Elektronische Gesundheitskarte wird in NRW getestet

Holpriger Start

Der Start der elektronischen Gesundheitskarte ist ins Stottern geraten. Zwar wurde der Oktober zum Start-Monat erklärt - zumindest im Rheinland. Diese Region soll nun Kartenpionier werden. Doch während die Bevölkerung die Einführung überwiegend begrüßt, wie Umfragen belegen, ist in der Ärzteschaft die Ablehnung nach wie vor groß.

Autor/in:
Klaus Schmidt
 (DR)


Die Krankenkassen fordern derzeit ihre Versicherten auf, Passfotos für die elektronische Gesundheitskarte einzusenden - ein Anzeichen, dass es bald ernst werden könnte mit der Ablösung der bisherigen Krankenversichertenkarte. Das Bundesgesundheitsministerium bestätigt, dass die Krankenkassen ab 1. Oktober damit beginnen werden, in der Startregion Nordrhein die elektronische Gesundheitskarten an ihre Versicherten auszugeben.

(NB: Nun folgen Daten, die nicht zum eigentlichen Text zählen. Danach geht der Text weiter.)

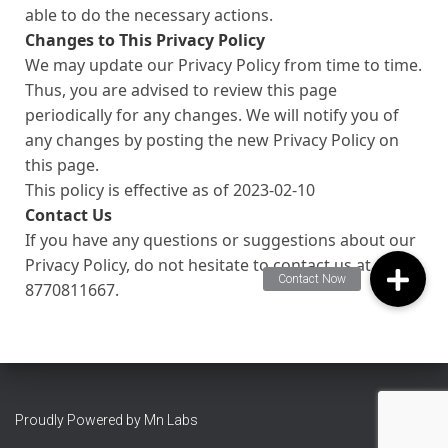
able to do the necessary actions.
Changes to This Privacy Policy
We may update our Privacy Policy from time to time.
Thus, you are advised to review this page
periodically for any changes. We will notify you of
any changes by posting the new Privacy Policy on
this page.
This policy is effective as of 2023-02-10
Contact Us
If you have any questions or suggestions about our
Privacy Policy, do not hesitate to contact us at
8770811667.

Der Deutsche Ärztetag in Mainz hat im Mai nochmals bekräftigt, dass er die Einführung der Karte in ihrer jetzigen Form ablehnt. Erste Konsequenzen hat Anfang Juli die Ärztekammer Baden-Württemberg gezogen, indem sie ihre Mitarbeit aufkündigte und den Test in Heilbronn abbrach. Hier war eine der sieben Testregionen, in denen Versuche mit 10.000 Versicherten zur Praktikabilität der Karte gemacht werden sollten. Die anderen Regionen sind Bochum-Essen, Flensburg, Ingolstadt, Löbau-Zittau, Trier und Wolfsburg.

Die ersten Tests haben gezeigt, dass es gravierende Mängel bei der technischen Anwendung gibt. So beklagen die teilnehmenden Ärzte, das elektronische Rezept benötige doppelt so viel Zeit wie das handschriftliche Ausstellen. Auch die Eintragung von Notfalldaten sei zu kompliziert und zeitraubend.

Kostenexplosion und mangelnde Datensicherheit befürchtet
Über die Kosten besteht nach wie vor Ungewissheit. Das Bundesgesundheitsministerium beziffert sie mit 1,4 Milliarden Euro. Eine von der Entwicklungsfirma Gematik in Auftrag gegebene Studie der Beratungsfirma «Booz Allen Hamilton» prognostiziert allerdings Kosten von 2,8 Milliarden Euro bei einer fünfjährigen Einführungsphase, im Worst-Case-Szenario sogar von 14,1 Milliarden Euro. Der Gesundheitsökonom Jürgen Wasem, enger Berater des Bundesgesundheitsministeriums, empfahl vor kurzem sogar, auf den geplanten Start am 1. Oktober zu verzichten: «Ökonomisch wird sie ein Minusgeschäft sein, das letztlich die Versicherten zahlen.»

Die vor allem von den Ärzten vorgetragenen Datenschutz-Bedenken und Ängsten wegen Missbrauchs der sensiblen Patientendaten werden von den Datenschützern in Bund und Ländern nicht geteilt. Das Bundesgesundheitsministerium erklärt, dass auch zukünftig beim Arzt erhobene Patientendaten beim Arzt oder im Krankenhaus verbleiben und der ärztlichen Schweigepflicht unterliegen.

Außerdem entscheide allein der Patient darüber, in welchem Umfang sensible Daten auf dem Chip seiner Gesundheitskarte gespeichert werden. So könne er selbst bestimmen, dass Informationen über seine Erkrankungen, seine persönlichen Laborwerte wie etwa sein Cholesterinspiegel oder Arzneimittelunverträglichkeiten aufgenommen werden. Diese Entscheidungen kann er jederzeit widerrufen. Dann werden die Daten wieder gelöscht.